For a guide on how not to do your farmwork, you can read my story here.
Hints and Tips for Cairns
Buy tours as a package- there are so many things to do in Cairns, that companies often group the tours together at a slight discount. So if you know what you want to do, book them all together! They can normally be left open-dated if you plan on waiting a while.
Work for accommodation- if you're planning on finding a job, or waiting a few weeks in Cairns, hostels are always looking for staff to work for accommodation. Personally, I recommend Globetrotters, but I'm slightly biased ;)
Plan on visiting the Tablelands/Cape Tribulation? Rent a car and go as a group- it'll end up much cheaper, you'll have much more freedom, the only thing you'll miss is the information a guide provides.
Uber/Get hostel bus to the airport- much cheaper than a taxi, coming in around $10 instead of $30.
Looking to become a dive master? Dive boats often look for people to work on board in exchange for 2-3 scuba dives a day.

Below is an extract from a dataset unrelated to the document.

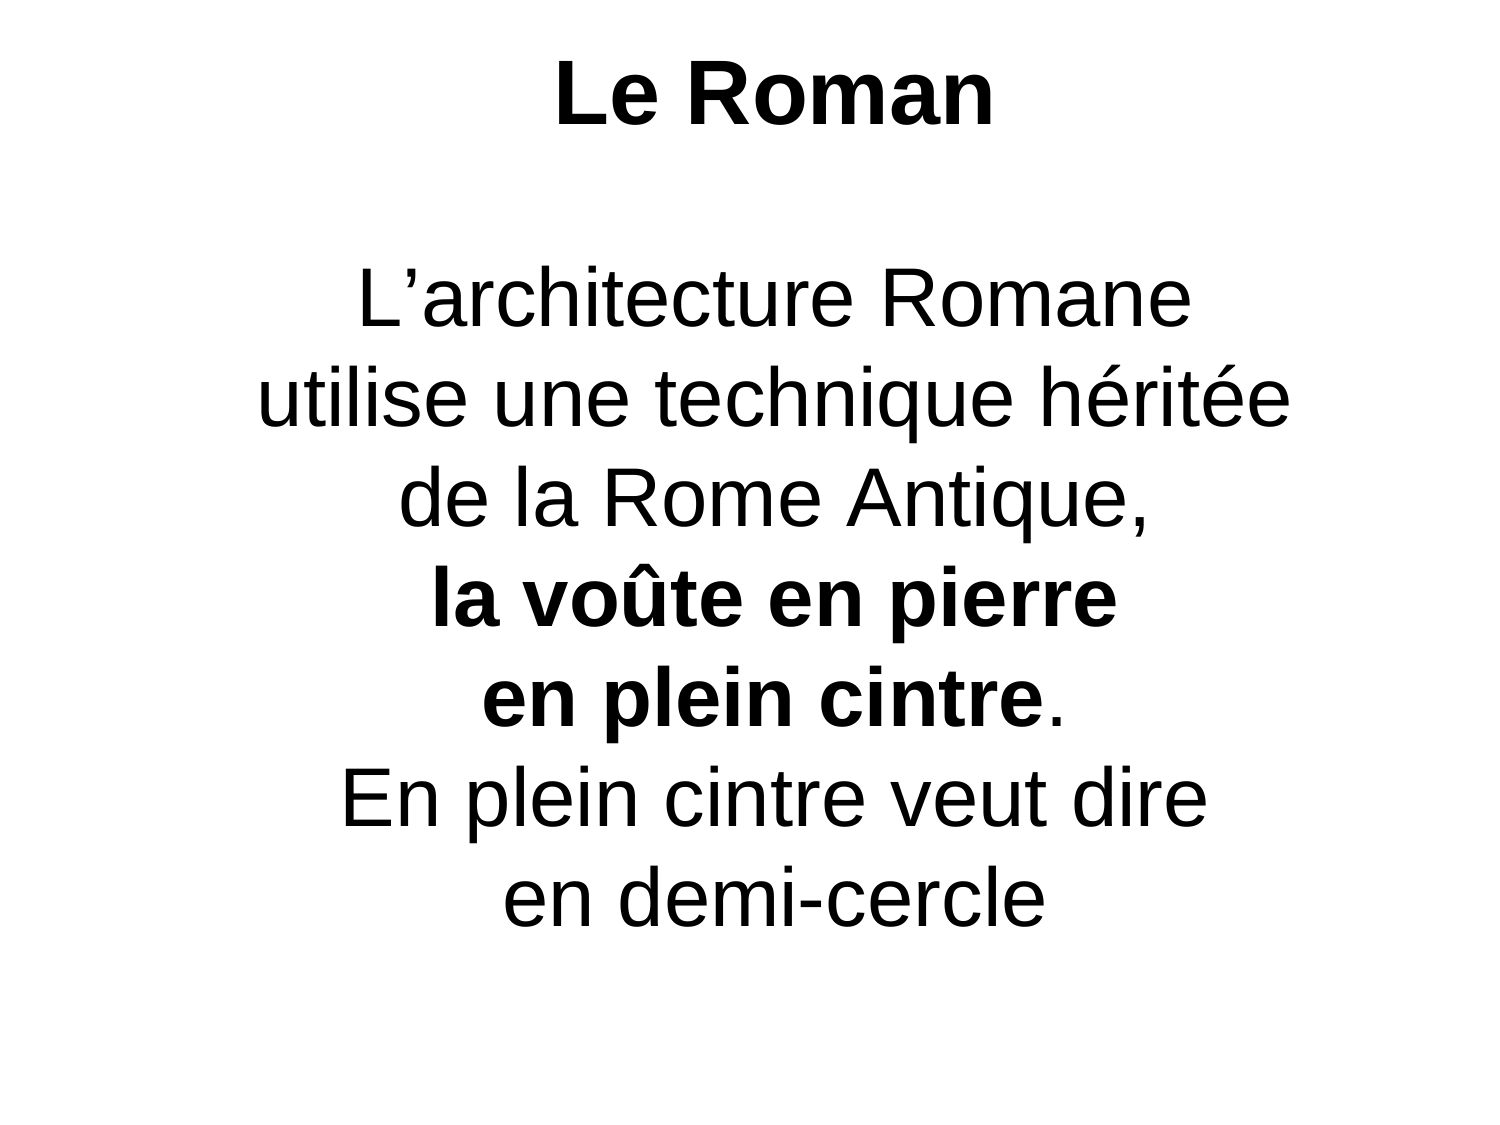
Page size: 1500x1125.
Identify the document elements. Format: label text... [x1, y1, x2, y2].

title Le Roman L’architecture Romane utilise une technique héritée de la Rome Antique, la voûte en pierre en plein cintre. En plein cintre veut dire en demi-cercle [100, 444, 1451, 632]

Rusty’s food market is open most mornings- well worth checking out, and the vendors drop their prices around 1 pm- they don't want to throw their fruit out!
There are meal deals everywhere- just ask around and you'll be amazed at the discount vouchers you can find.
If someone approaches you on the street- chances are they're trying to sell you something-it always pays to shop around in Cairns.